Task prompt>
Copy the records below word for word, leaving out the pictures.

++++ Provided data ++++

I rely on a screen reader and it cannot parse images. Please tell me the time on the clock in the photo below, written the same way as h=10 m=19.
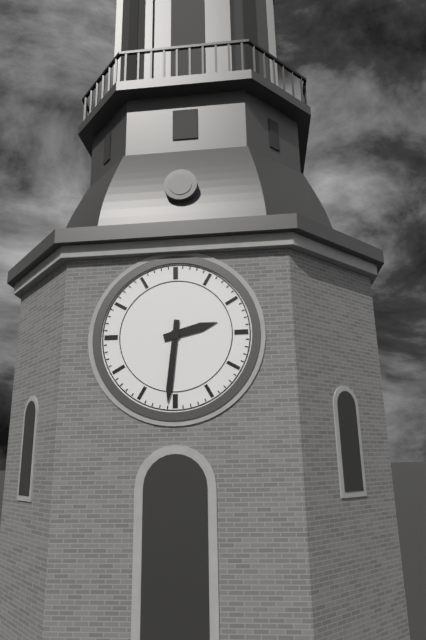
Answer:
h=2 m=31
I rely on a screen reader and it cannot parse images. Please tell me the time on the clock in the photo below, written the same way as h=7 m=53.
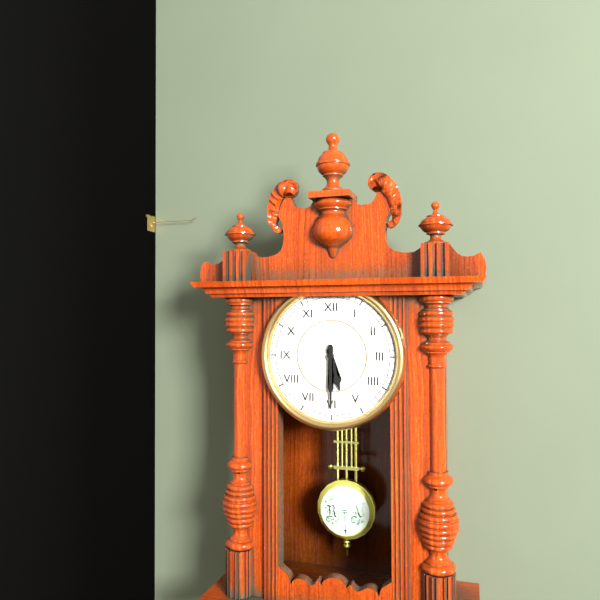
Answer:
h=5 m=30
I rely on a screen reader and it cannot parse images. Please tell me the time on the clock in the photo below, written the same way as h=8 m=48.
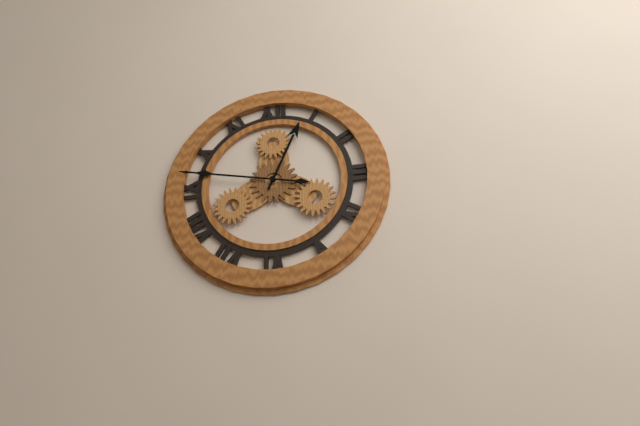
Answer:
h=12 m=47
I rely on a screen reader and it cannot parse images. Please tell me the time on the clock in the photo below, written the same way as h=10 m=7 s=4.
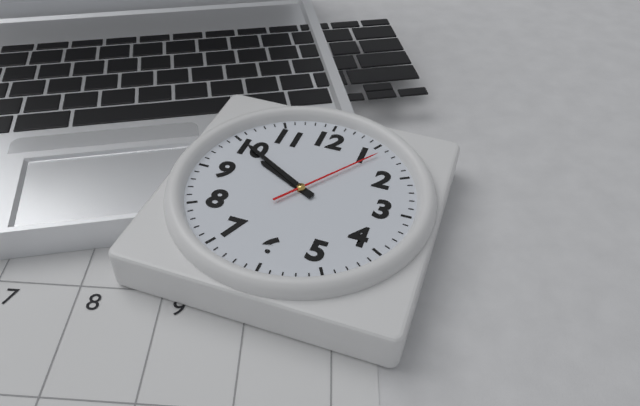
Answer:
h=9 m=50 s=6
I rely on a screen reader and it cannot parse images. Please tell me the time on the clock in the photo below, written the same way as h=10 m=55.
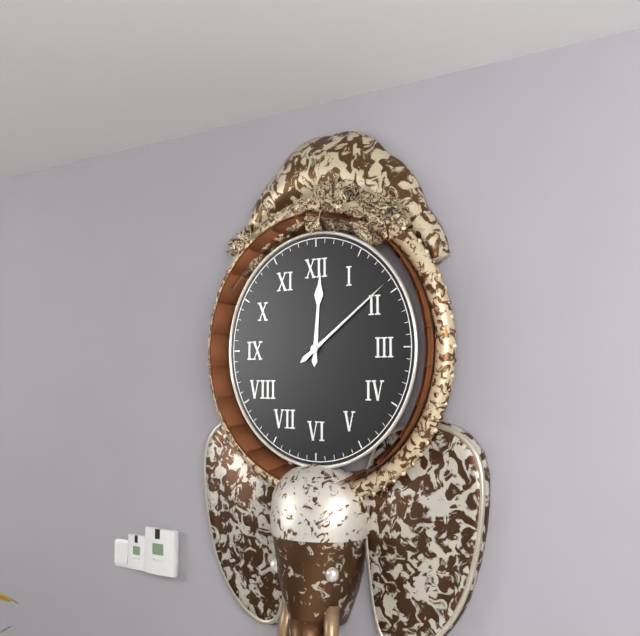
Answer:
h=12 m=9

++++

Expected answer>
I rely on a screen reader and it cannot parse images. Please tell me the time on the clock in the photo below, written the same way as h=10 m=19.
Answer:
h=2 m=31
I rely on a screen reader and it cannot parse images. Please tell me the time on the clock in the photo below, written the same way as h=7 m=53.
Answer:
h=5 m=30
I rely on a screen reader and it cannot parse images. Please tell me the time on the clock in the photo below, written the same way as h=8 m=48.
Answer:
h=12 m=47
I rely on a screen reader and it cannot parse images. Please tell me the time on the clock in the photo below, written the same way as h=10 m=7 s=4.
Answer:
h=9 m=50 s=6
I rely on a screen reader and it cannot parse images. Please tell me the time on the clock in the photo below, written the same way as h=10 m=55.
Answer:
h=12 m=9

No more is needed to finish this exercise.